Type inference on anonymous functions with enrich-my-library

Question

Say I have a method that turns a (function on two elements) into a (function on two sequences):

def seqed[T](f: (T,T) => T): (Seq[T], Seq[T]) => Seq[T] = (_,_).zipped map f

In words, the resulting function takes two sequences xs and ys, and creates a new sequence consisting of (xs(0) f ys(0), xs(1) f ys(1), ...) So, for example, if xss is Seq(Seq(1,2),Seq(3,4)) and f is (a: Int, b: Int) => a + b, we can invoke it thus:

xss reduceLeft seqed(f)         // Seq(4, 6)

or with an anonymous function:

xss reduceLeft seqed[Int](_+_)

This is pretty good; it would be nice to get rid of the [Int] type argument but I don't see how (any ideas?).

To make it feel a bit more like the tupled method, I also tried the enrich-my-library pattern:

class SeqFunction[T](f: (T,T) => T) {
  def seqed: (Seq[T], Seq[T]) => Seq[T] = (_,_).zipped map f
}
implicit def seqFunction[T](f: (T,T) => T) = new SeqFunction(f)

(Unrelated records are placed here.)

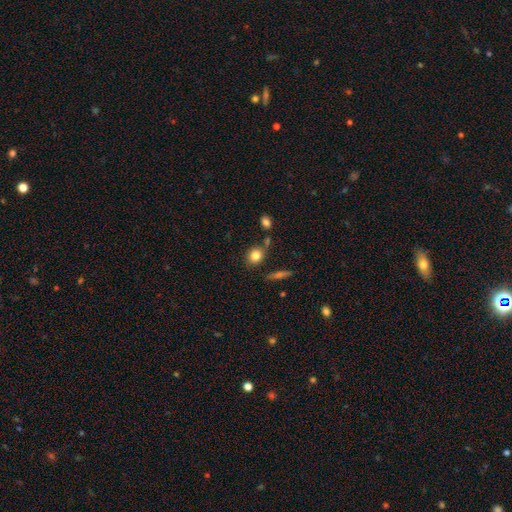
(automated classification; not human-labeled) This appears to be a smooth galaxy with no disk features (82%) that is round (69%). Merging: none (71%).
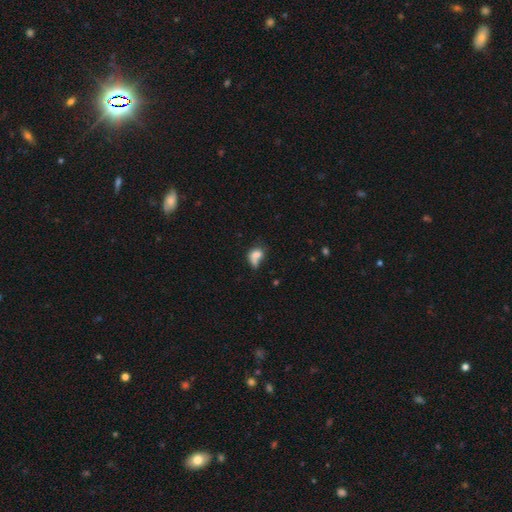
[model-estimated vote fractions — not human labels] A smooth galaxy with no disk features (71%) that is in between round and cigar-shaped (64%). Merging: merger (29%).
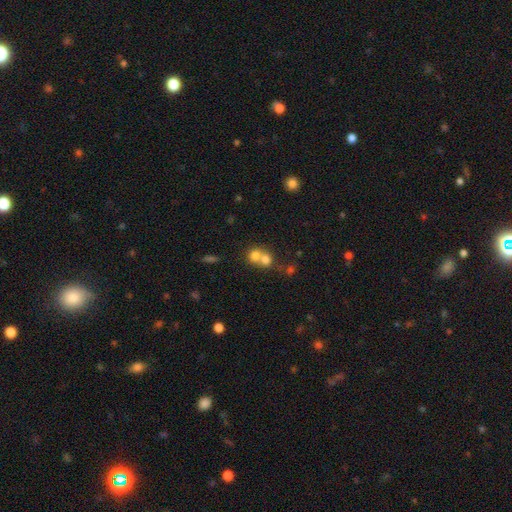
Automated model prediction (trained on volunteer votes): This is likely a smooth galaxy (72%). How rounded: likely round (76%). Merging: likely merger (64%).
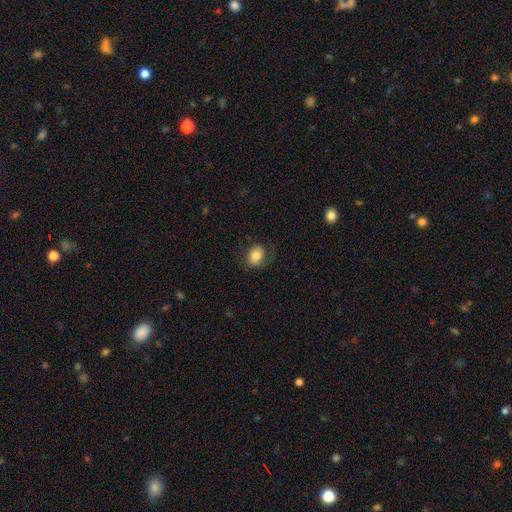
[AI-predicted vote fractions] smooth_or_featured: smooth (p=0.71) [alt: featured or disk p=0.20]
how_rounded: round (p=0.52) [alt: in between p=0.47]
merging: none (p=0.65) [alt: minor disturbance p=0.19]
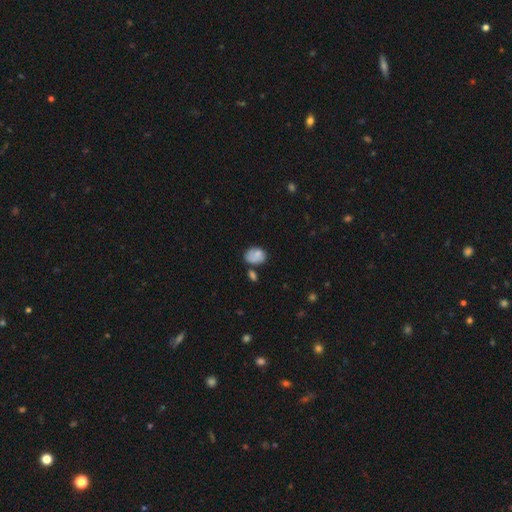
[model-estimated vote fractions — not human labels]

For a pre-defined function this works great, but it's ugly with anonymous ones

xss reduceLeft f.seqed
xss reduceLeft ((_:Int) + (_:Int)).seqed

Is there another way I can reformulate this so that the types are inferred, and I can use syntax something like:

// pseudocode
xss reduceLeft (_+_).seqed         // ... or failing that
xss reduceLeft (_+_).seqed[Int]

? Or am I asking too much of type inference?

Answer 1

You can't do it the way you want, but look at Function.tupled, which is a counter-part to .tupled that solves this very same problem.

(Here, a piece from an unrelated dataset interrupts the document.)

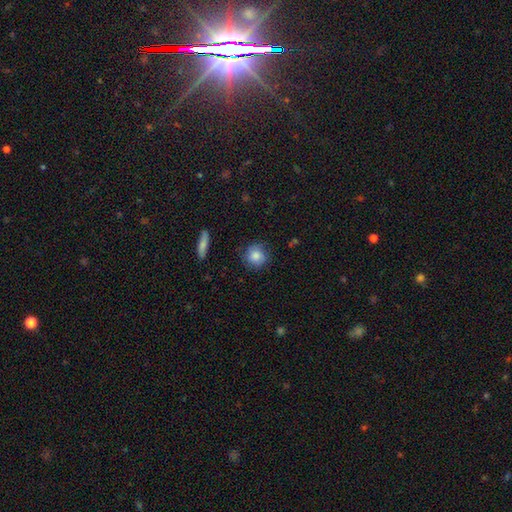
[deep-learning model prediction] smooth_or_featured: smooth (p=0.80) [alt: featured or disk p=0.12]
how_rounded: round (p=0.89) [alt: in between p=0.10]
merging: none (p=0.80) [alt: minor disturbance p=0.15]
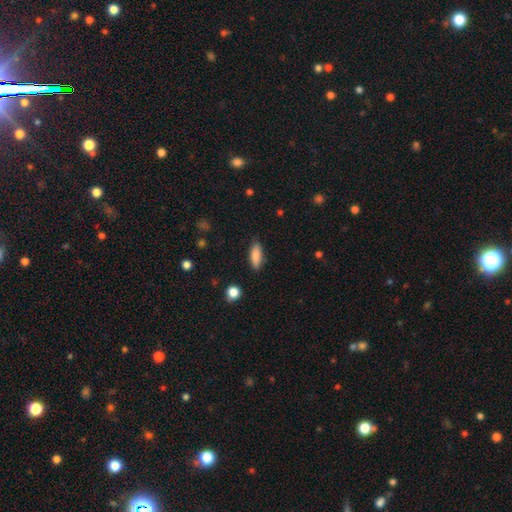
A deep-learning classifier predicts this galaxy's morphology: The model was most divided on "how rounded": in between: 61%, cigar-shaped: 36%, round: 2%. More confident: smooth or featured — smooth (85%); merging — none (83%).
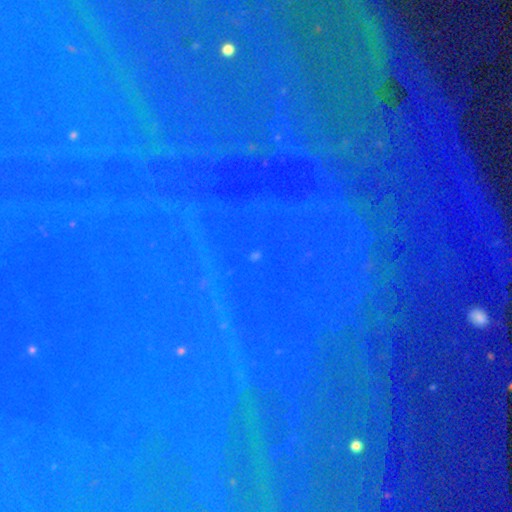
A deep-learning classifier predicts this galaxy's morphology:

scala> List(1, 2, 3) zip List(1, 2, 3) map (_ + _).tupled
<console>:8: error: missing parameter type for expanded function ((x$1, x$2) => x$1.$plus(x$2))
              List(1, 2, 3) zip List(1, 2, 3) map (_ + _).tupled
                                                   ^
<console>:8: error: missing parameter type for expanded function ((x$1: <error>, x$2) => x$1.$plus(x$2))
              List(1, 2, 3) zip List(1, 2, 3) map (_ + _).tupled
                                                       ^

scala> List(1, 2, 3) zip List(1, 2, 3) map Function.tupled(_ + _)
res7: List[Int] = List(2, 4, 6)

Answer 2

I am pretty sure you are asking too much. Type inference in Scala goes from left to right, so the type of (_+_) needs to be figured out first before even considering the .sedeq part. And there isn't enough information there.